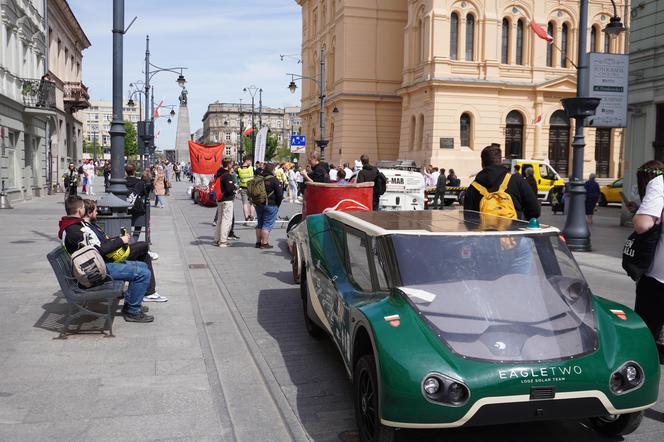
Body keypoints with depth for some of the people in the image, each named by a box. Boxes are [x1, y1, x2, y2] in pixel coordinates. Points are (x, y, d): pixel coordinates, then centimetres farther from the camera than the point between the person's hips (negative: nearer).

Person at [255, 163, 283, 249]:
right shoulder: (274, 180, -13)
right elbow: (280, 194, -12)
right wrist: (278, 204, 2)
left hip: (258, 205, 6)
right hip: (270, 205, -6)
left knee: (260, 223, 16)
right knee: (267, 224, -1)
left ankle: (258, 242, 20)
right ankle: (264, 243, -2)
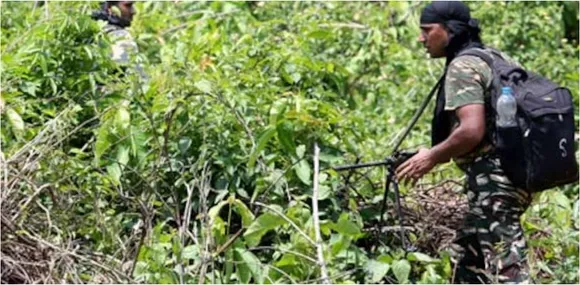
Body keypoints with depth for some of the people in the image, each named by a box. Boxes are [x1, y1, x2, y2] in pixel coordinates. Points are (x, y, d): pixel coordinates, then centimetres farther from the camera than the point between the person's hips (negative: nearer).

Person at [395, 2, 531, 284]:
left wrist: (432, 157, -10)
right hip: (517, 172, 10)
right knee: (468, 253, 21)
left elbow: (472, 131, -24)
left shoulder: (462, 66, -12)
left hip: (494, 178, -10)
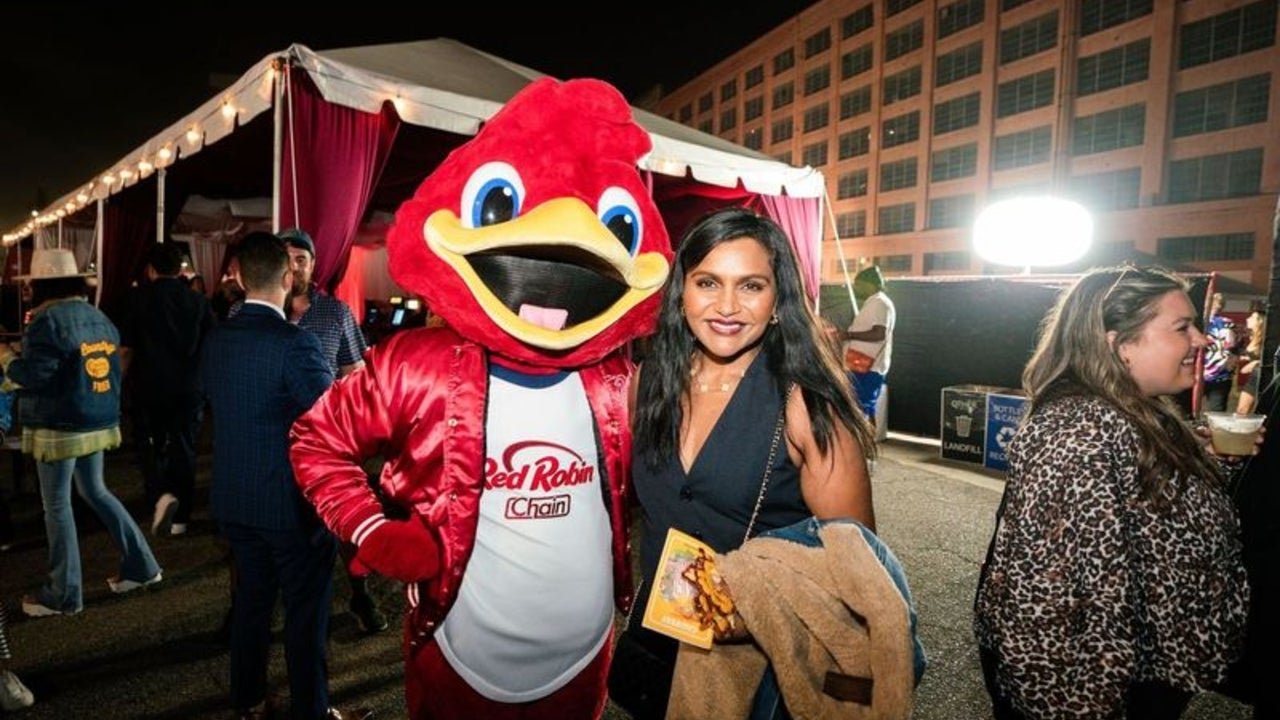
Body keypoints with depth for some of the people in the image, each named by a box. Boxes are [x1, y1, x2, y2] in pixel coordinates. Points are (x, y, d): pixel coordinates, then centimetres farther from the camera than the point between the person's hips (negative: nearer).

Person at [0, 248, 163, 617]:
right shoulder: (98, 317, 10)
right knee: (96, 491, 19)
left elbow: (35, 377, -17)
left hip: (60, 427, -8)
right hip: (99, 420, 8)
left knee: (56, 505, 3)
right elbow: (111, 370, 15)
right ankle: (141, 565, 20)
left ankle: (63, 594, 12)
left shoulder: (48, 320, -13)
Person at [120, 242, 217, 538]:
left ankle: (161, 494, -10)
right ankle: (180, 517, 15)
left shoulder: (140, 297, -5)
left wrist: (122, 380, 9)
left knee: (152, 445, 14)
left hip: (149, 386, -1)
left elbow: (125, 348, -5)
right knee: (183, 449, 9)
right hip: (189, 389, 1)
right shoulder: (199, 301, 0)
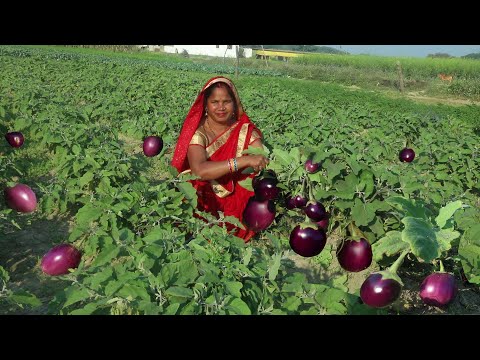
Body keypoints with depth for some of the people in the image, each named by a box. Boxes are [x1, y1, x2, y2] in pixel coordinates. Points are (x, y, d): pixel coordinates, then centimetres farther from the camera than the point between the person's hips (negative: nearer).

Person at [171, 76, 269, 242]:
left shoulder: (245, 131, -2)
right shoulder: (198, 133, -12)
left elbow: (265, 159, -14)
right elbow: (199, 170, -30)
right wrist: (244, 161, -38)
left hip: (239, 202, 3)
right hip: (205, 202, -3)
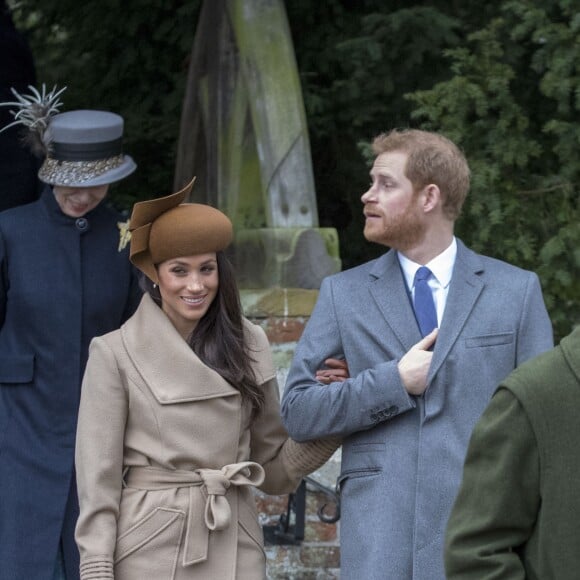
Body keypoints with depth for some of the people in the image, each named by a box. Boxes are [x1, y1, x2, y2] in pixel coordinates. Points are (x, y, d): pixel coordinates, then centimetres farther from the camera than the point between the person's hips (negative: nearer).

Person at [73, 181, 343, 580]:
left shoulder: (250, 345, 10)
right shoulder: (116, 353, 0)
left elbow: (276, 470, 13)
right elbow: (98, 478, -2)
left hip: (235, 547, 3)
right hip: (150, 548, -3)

━━━━━━━━━━━━━━━━━━━━━━━━━━━━━━

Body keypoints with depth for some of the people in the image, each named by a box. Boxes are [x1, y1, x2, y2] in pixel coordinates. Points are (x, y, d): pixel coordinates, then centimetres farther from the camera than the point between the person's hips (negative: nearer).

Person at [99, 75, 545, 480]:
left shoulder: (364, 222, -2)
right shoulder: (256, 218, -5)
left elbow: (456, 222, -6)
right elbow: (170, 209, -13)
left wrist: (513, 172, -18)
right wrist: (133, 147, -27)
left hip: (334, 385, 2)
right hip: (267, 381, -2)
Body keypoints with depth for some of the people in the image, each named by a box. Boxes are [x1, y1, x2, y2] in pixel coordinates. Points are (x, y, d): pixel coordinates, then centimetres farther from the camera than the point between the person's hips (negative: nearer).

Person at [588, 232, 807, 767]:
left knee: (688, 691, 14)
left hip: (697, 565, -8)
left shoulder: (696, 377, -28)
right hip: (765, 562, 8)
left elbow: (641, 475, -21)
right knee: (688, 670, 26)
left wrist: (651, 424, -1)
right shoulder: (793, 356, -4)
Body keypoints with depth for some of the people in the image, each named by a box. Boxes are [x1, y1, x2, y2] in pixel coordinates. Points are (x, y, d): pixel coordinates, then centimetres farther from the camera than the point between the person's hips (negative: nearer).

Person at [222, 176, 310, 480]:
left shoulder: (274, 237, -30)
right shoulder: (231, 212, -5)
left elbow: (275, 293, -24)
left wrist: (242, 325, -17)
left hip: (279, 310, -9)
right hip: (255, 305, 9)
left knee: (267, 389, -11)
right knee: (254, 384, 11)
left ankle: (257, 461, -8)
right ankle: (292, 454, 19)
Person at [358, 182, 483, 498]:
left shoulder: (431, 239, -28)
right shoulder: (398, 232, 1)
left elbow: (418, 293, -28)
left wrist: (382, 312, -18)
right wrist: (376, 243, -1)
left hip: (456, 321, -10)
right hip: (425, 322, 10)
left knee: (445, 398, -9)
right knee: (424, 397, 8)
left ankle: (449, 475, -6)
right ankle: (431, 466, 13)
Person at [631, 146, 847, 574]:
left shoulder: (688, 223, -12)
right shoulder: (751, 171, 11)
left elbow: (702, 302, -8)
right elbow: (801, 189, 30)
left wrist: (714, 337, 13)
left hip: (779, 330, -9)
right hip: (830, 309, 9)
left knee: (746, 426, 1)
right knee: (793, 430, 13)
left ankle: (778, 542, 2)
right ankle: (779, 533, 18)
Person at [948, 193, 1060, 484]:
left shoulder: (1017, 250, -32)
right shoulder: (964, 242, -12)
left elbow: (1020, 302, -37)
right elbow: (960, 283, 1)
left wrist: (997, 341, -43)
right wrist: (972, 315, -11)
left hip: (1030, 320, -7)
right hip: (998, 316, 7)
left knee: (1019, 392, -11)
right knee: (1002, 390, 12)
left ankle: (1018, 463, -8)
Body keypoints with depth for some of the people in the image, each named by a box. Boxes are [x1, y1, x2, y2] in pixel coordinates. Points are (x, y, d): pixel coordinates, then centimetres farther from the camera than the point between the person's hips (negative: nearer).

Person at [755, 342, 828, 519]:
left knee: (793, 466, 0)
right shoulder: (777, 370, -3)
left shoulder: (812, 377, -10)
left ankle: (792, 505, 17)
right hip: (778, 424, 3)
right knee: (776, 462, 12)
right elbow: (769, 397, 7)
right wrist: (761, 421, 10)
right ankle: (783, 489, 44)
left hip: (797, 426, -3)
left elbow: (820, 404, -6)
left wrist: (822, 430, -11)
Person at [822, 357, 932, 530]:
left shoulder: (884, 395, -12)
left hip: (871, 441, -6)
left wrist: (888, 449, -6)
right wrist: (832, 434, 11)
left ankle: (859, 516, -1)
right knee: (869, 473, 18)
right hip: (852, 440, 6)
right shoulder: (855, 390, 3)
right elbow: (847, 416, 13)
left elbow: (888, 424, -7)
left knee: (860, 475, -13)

━━━━━━━━━━━━━━━━━━━━━━━━━━━━━━

### PROBLEM STATEMENT
Shift the rows from the line containing "right elbow: (960, 283, 1)" up to and including the line containing "left ankle: (1018, 463, -8)" by adding 13 to each x coordinate, y coordinate and depth value. Write out only those lines, keeping each keypoint name.

### RESPONSE
right elbow: (973, 296, 14)
left wrist: (1010, 354, -30)
right wrist: (985, 328, 2)
left hip: (1043, 333, 6)
right hip: (1011, 329, 20)
left knee: (1032, 405, 2)
right knee: (1015, 403, 25)
left ankle: (1031, 476, 5)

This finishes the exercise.